PROVIDED PASSAGE>
--------------------------------------------------

The Proposal Manager Necessity

Understanding the Roles that Proposal Managers Play and How to Leverage Their Skill

  • Understanding Proposals
  • What Does a Proposal Manager Do?
  • Leveraging Sales
  • Finding Balance
  • Drafts and Negotiations
  • Refining the Proposal
  • The Proposal Manager Role
  • Finding RFP Success

Writing proposals that win jobs is a critical skill that can mean the success of a company or its downfall. Proposal managers oversee that process. They play a vital role in securing a healthy financial future for your company, but their purpose is often misunderstood.

Understanding Proposals

Proposals are like shop windows. They allow would-be customers to see how your team operates, but they can be much more than that. They also allow you to explain what makes your company unique. Your proposal can explain how your team will leverage its strengths to serve a need or outline what you can do to benefit a client company. 

Proposal managers are in charge of explaining that interplay. 

What Does a Proposal Manager Do?

--------------------------------------------------

RECORD EXTRACTS>
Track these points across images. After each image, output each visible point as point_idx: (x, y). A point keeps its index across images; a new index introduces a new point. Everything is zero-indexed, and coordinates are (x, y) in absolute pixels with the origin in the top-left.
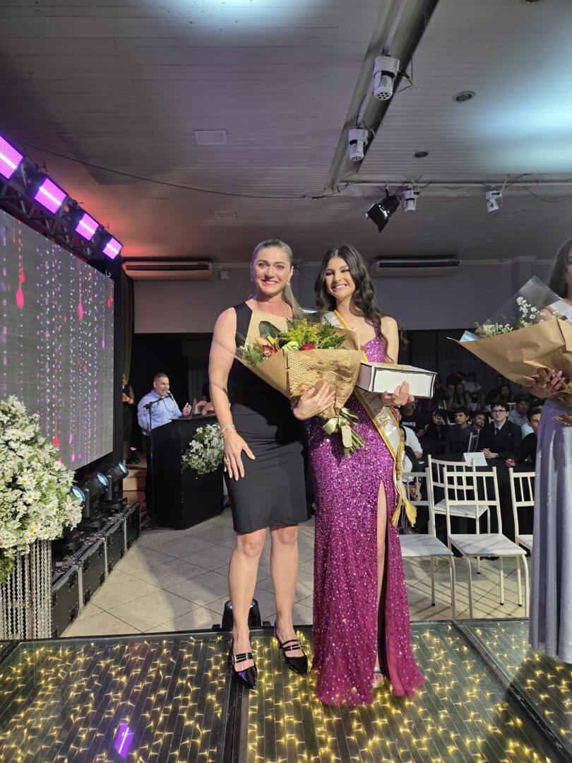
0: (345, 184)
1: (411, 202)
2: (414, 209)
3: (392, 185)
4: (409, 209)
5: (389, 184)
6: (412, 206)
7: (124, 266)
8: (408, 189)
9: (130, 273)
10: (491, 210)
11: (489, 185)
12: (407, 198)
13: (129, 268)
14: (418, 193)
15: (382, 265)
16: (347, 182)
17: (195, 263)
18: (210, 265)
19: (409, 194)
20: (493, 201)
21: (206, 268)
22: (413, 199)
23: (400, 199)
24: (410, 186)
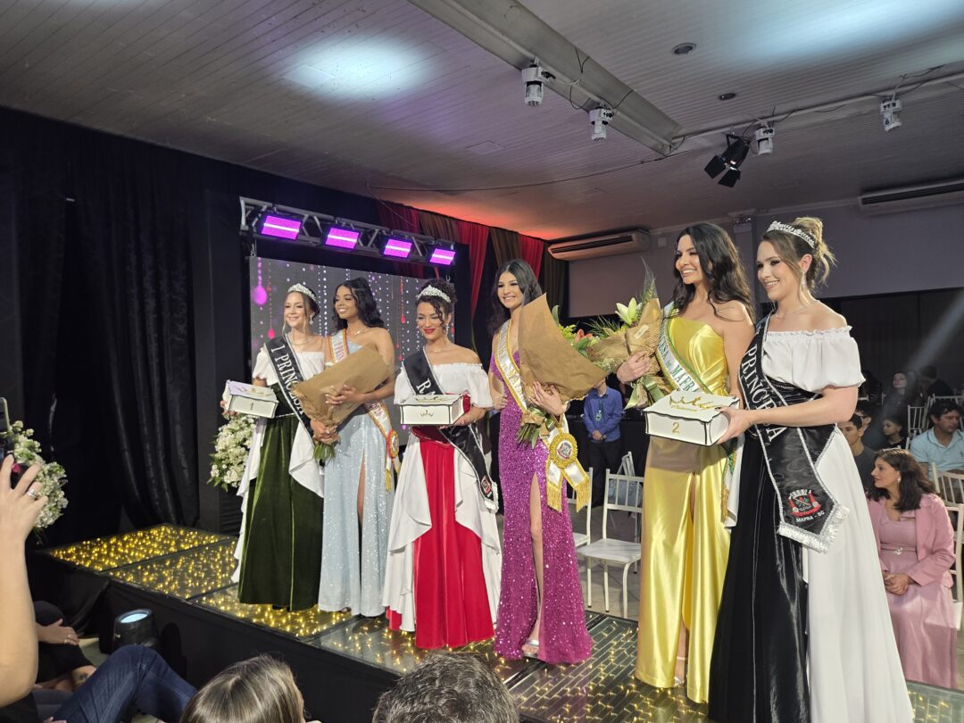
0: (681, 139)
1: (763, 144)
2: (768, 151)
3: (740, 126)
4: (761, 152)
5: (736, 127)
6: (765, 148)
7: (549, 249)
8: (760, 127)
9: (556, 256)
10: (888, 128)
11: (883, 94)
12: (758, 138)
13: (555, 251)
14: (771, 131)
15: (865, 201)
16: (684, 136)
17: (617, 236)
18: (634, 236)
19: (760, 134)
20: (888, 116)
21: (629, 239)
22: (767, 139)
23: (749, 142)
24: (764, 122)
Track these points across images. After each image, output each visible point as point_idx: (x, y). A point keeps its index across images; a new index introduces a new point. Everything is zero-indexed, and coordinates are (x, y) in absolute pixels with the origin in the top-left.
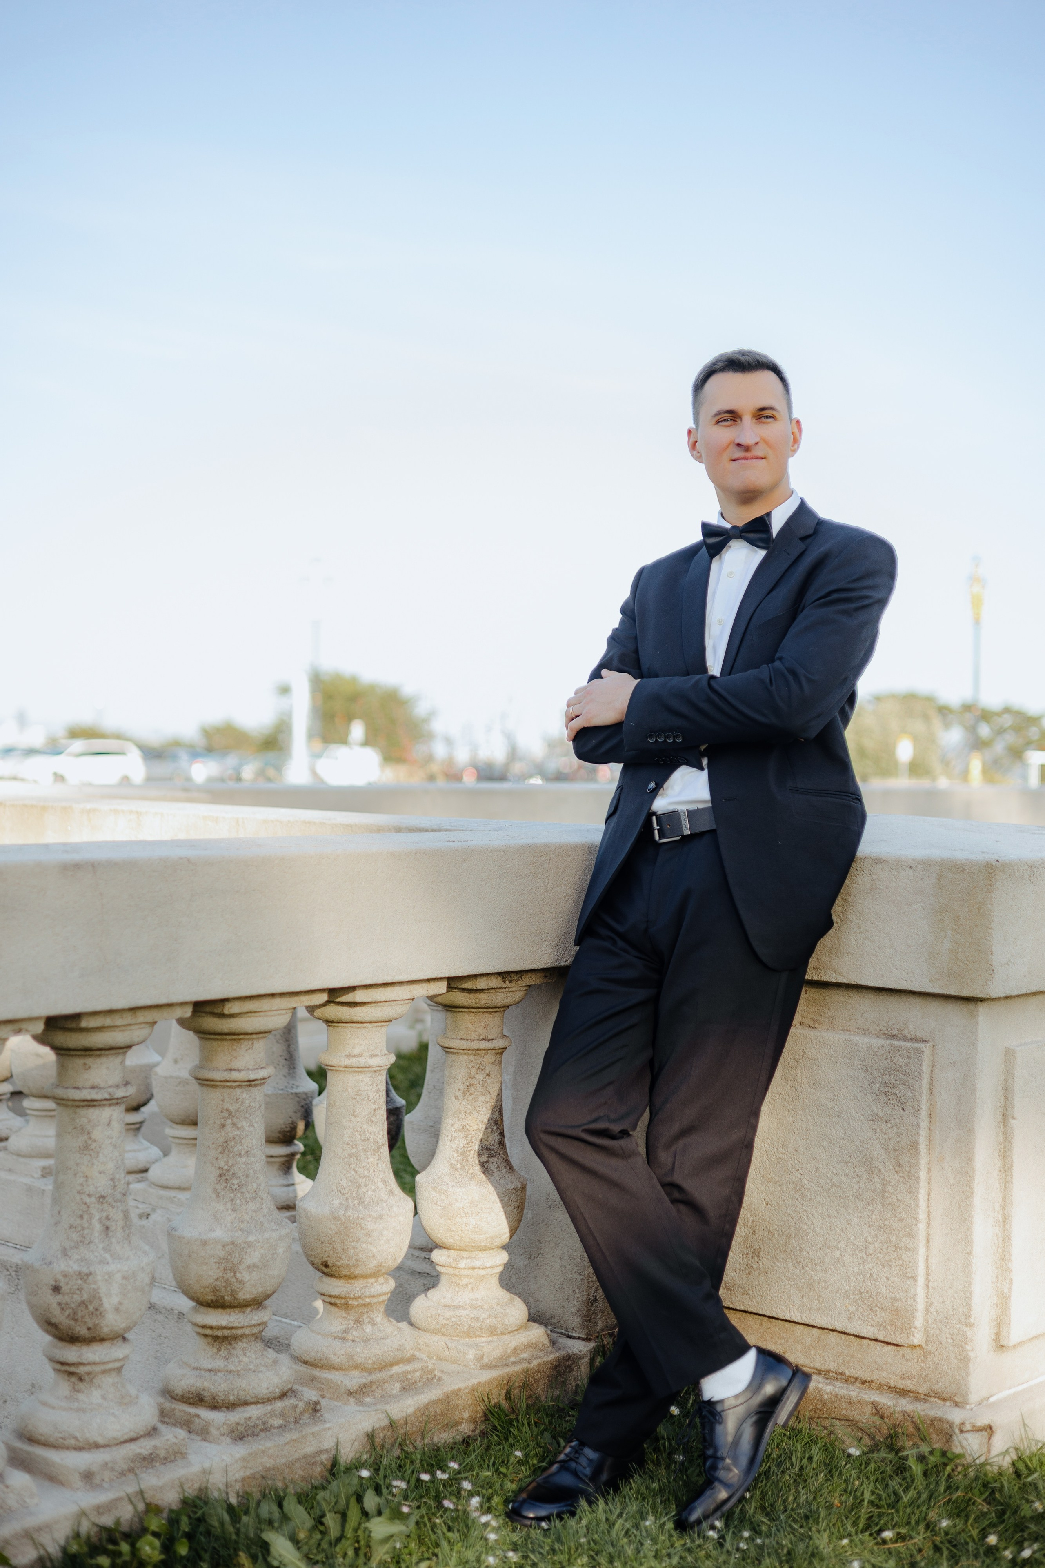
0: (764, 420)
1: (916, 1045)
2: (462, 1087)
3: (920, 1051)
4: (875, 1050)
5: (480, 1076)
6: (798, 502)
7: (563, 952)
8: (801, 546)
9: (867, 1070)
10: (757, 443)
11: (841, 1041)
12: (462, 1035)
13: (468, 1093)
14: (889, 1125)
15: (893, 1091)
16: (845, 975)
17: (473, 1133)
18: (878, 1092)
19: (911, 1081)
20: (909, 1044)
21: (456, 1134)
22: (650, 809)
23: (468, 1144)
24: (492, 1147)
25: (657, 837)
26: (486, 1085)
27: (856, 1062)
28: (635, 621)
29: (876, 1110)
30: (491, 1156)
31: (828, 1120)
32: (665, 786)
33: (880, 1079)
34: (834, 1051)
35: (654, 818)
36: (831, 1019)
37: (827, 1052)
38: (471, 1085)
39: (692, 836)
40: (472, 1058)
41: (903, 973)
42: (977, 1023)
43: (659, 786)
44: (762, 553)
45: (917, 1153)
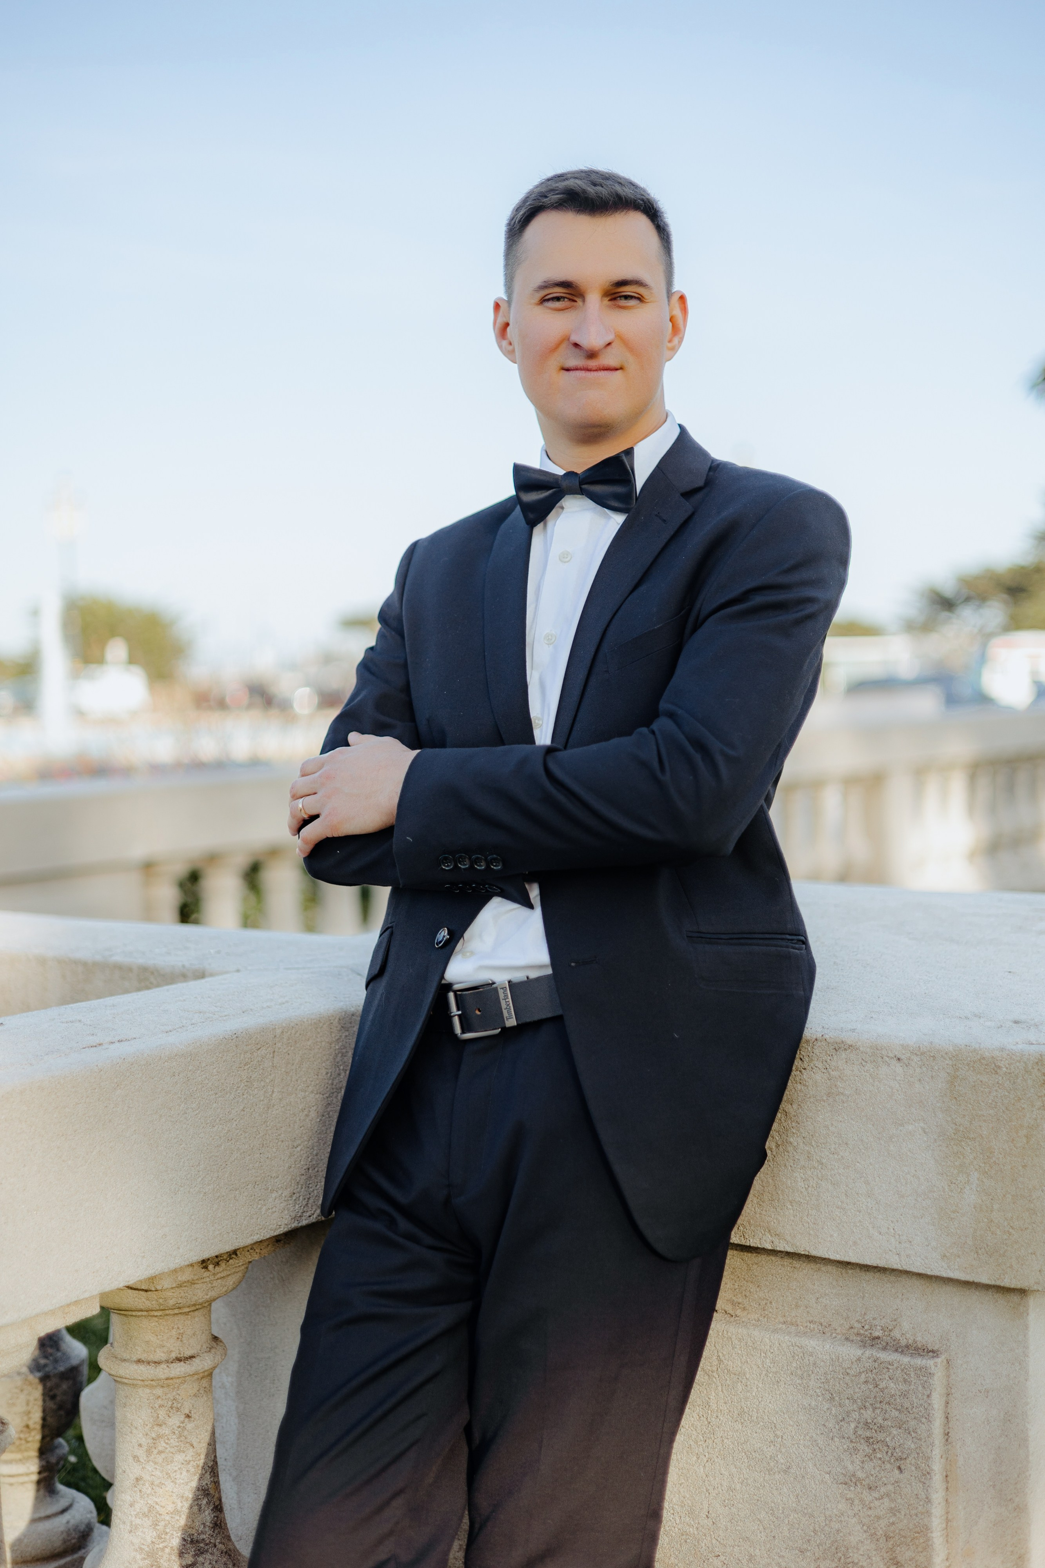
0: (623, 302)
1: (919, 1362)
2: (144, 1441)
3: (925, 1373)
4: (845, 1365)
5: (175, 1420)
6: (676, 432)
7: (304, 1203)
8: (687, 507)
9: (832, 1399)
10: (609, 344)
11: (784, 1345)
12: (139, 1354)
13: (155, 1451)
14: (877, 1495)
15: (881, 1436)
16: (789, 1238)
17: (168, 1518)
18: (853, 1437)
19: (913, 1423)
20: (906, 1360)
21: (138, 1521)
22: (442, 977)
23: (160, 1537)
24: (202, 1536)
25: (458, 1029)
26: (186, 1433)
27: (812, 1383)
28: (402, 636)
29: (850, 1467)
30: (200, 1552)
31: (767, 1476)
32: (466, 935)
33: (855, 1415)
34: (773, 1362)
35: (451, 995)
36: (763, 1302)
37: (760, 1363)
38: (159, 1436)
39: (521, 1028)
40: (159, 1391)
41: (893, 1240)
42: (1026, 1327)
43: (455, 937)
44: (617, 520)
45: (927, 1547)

--------------------------------------------------

REQUIRED ACTIONS>
1 – Answer these questions from the proposal manager text, one per line:
(a) What process do proposal managers oversee?
(b) What does the text compare proposals to?
(c) Besides showing how your team operates, what else do proposals let you explain?
2 – List every section title in the bulleted list near the top of the proposal manager text.

RESPONSES FOR EACH TASK>
1 –
(a) The process of writing proposals that win jobs.
(b) Shop windows.
(c) What makes your company unique.

2 –
- Understanding Proposals
- What Does a Proposal Manager Do?
- Leveraging Sales
- Finding Balance
- Drafts and Negotiations
- Refining the Proposal
- The Proposal Manager Role
- Finding RFP Success